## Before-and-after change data
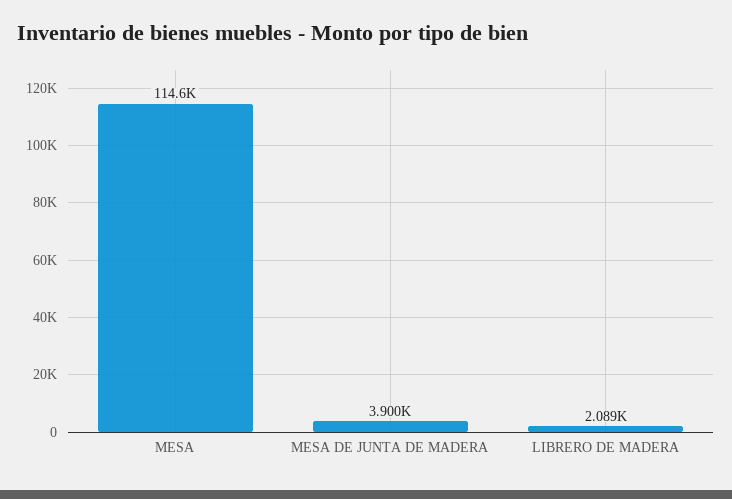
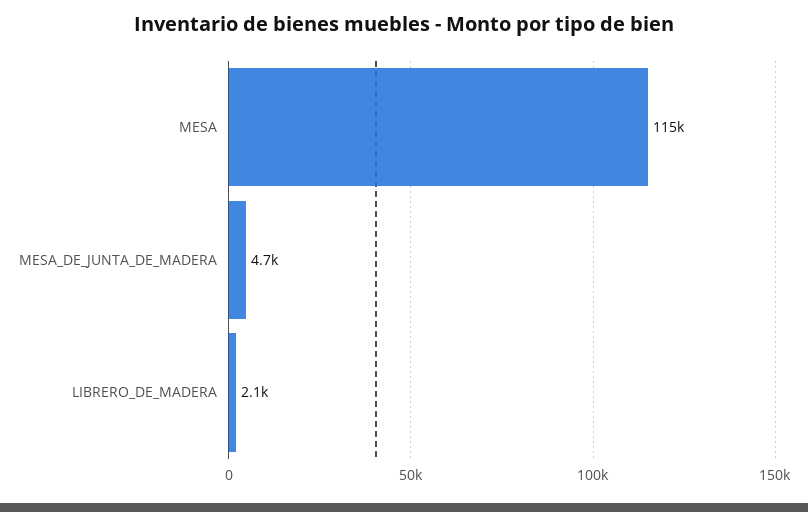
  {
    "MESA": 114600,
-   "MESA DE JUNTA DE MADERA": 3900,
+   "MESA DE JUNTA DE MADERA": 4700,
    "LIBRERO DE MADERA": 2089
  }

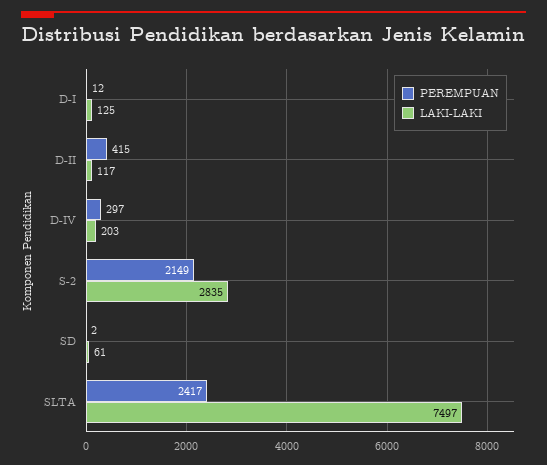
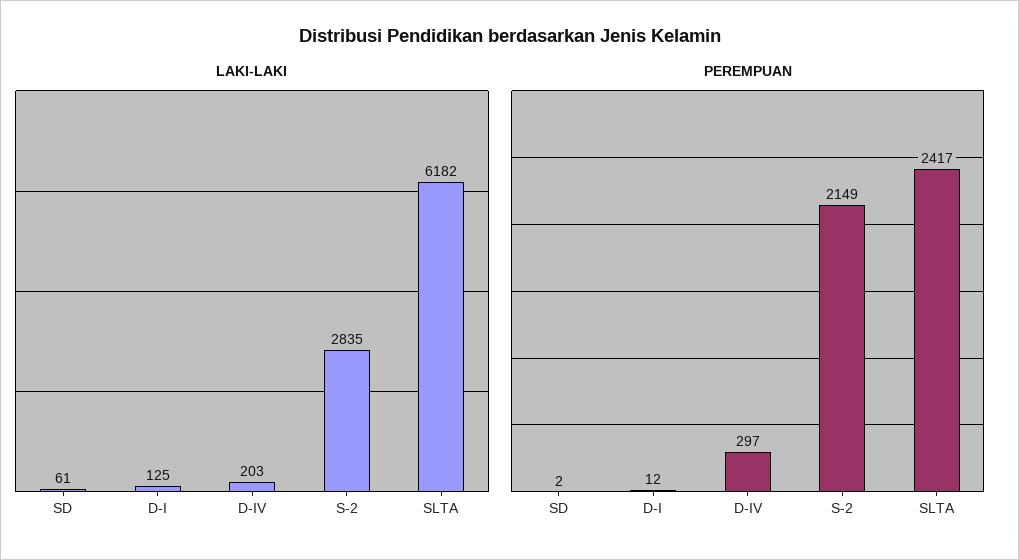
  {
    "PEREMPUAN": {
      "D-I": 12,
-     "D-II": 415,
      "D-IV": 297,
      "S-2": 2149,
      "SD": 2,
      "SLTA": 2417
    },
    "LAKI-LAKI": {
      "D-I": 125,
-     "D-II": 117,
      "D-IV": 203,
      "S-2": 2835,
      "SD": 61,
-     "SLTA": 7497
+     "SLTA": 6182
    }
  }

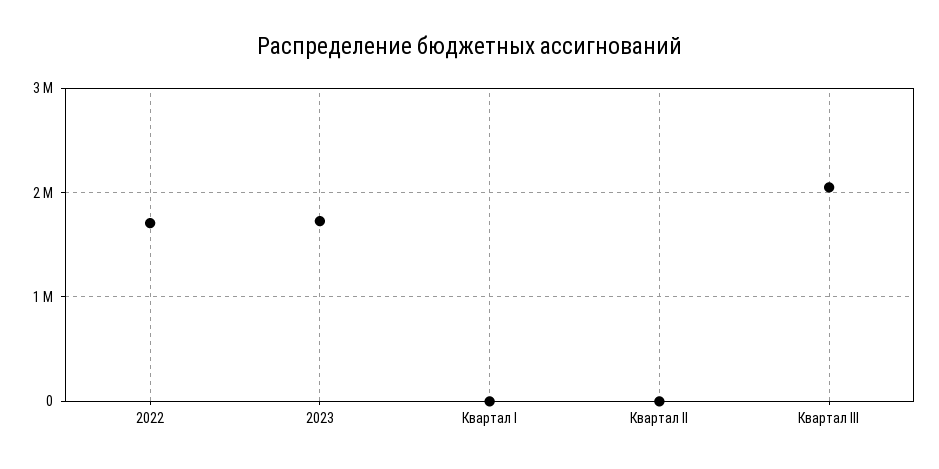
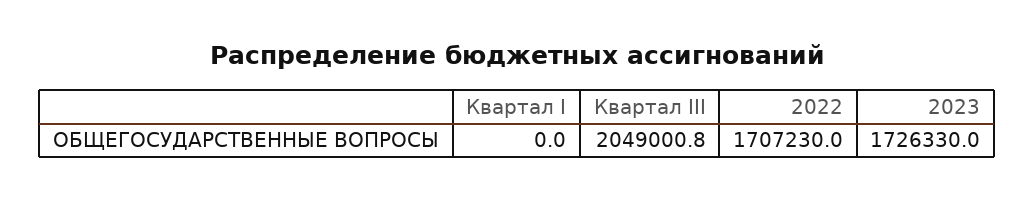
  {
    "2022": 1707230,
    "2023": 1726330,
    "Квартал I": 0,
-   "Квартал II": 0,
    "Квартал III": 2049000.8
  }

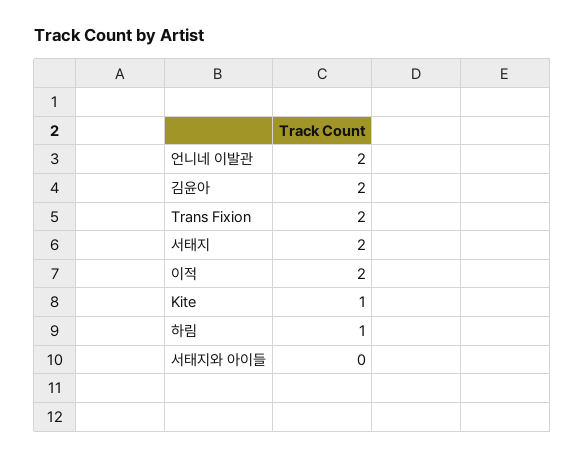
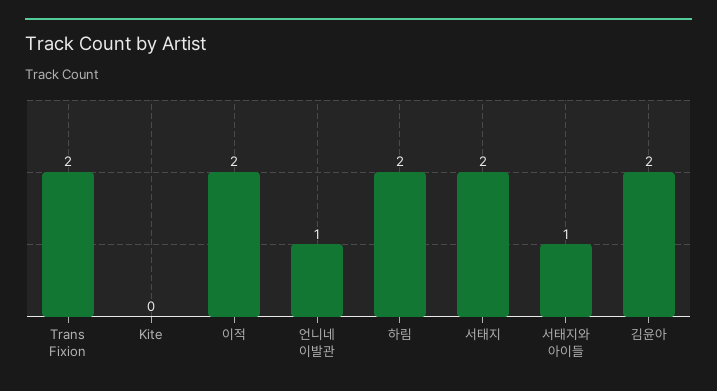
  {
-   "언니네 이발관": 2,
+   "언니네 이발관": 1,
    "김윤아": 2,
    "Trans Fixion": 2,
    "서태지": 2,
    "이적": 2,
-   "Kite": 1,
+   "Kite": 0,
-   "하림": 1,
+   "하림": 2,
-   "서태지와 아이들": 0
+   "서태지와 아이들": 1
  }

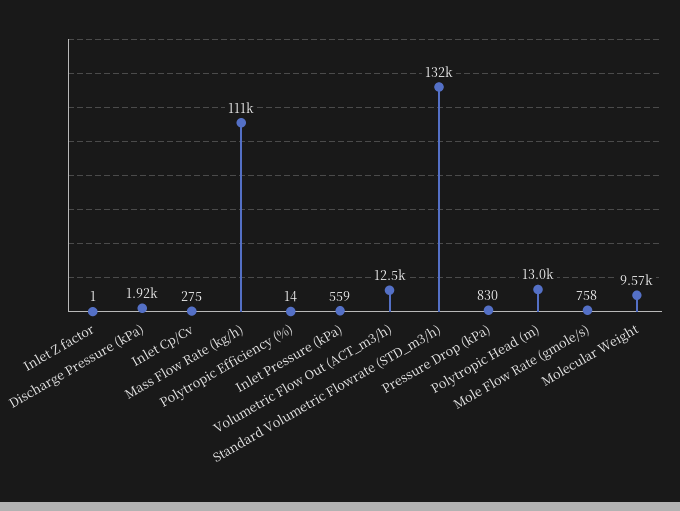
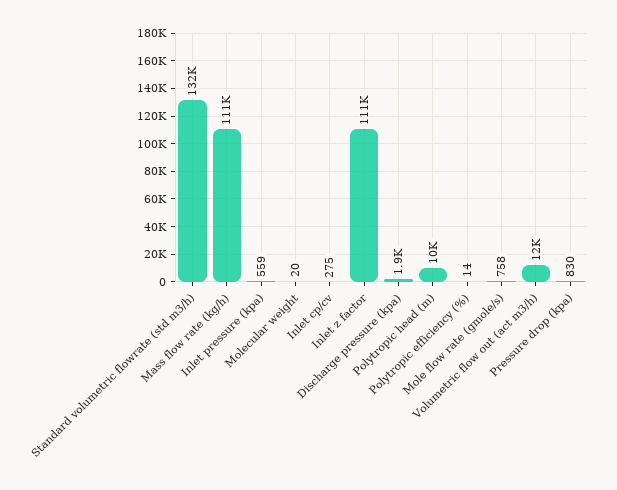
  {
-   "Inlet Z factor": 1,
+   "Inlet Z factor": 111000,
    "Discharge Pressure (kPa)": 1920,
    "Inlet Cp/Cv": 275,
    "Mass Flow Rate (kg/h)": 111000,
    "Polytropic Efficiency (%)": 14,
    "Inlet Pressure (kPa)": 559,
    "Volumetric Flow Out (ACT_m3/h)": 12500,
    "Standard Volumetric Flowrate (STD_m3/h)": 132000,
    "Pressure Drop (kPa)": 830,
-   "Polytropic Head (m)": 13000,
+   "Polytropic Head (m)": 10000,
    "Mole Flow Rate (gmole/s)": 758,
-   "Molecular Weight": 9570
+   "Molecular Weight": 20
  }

## Instructions for the task
Every line of the records must come back unchanged, except that pictures are dropped.

## Expected output
  {
    "MESA": 114600,
-   "MESA DE JUNTA DE MADERA": 3900,
+   "MESA DE JUNTA DE MADERA": 4700,
    "LIBRERO DE MADERA": 2089
  }

  {
    "PEREMPUAN": {
      "D-I": 12,
-     "D-II": 415,
      "D-IV": 297,
      "S-2": 2149,
      "SD": 2,
      "SLTA": 2417
    },
    "LAKI-LAKI": {
      "D-I": 125,
-     "D-II": 117,
      "D-IV": 203,
      "S-2": 2835,
      "SD": 61,
-     "SLTA": 7497
+     "SLTA": 6182
    }
  }

  {
    "2022": 1707230,
    "2023": 1726330,
    "Квартал I": 0,
-   "Квартал II": 0,
    "Квартал III": 2049000.8
  }

  {
-   "언니네 이발관": 2,
+   "언니네 이발관": 1,
    "김윤아": 2,
    "Trans Fixion": 2,
    "서태지": 2,
    "이적": 2,
-   "Kite": 1,
+   "Kite": 0,
-   "하림": 1,
+   "하림": 2,
-   "서태지와 아이들": 0
+   "서태지와 아이들": 1
  }

  {
-   "Inlet Z factor": 1,
+   "Inlet Z factor": 111000,
    "Discharge Pressure (kPa)": 1920,
    "Inlet Cp/Cv": 275,
    "Mass Flow Rate (kg/h)": 111000,
    "Polytropic Efficiency (%)": 14,
    "Inlet Pressure (kPa)": 559,
    "Volumetric Flow Out (ACT_m3/h)": 12500,
    "Standard Volumetric Flowrate (STD_m3/h)": 132000,
    "Pressure Drop (kPa)": 830,
-   "Polytropic Head (m)": 13000,
+   "Polytropic Head (m)": 10000,
    "Mole Flow Rate (gmole/s)": 758,
-   "Molecular Weight": 9570
+   "Molecular Weight": 20
  }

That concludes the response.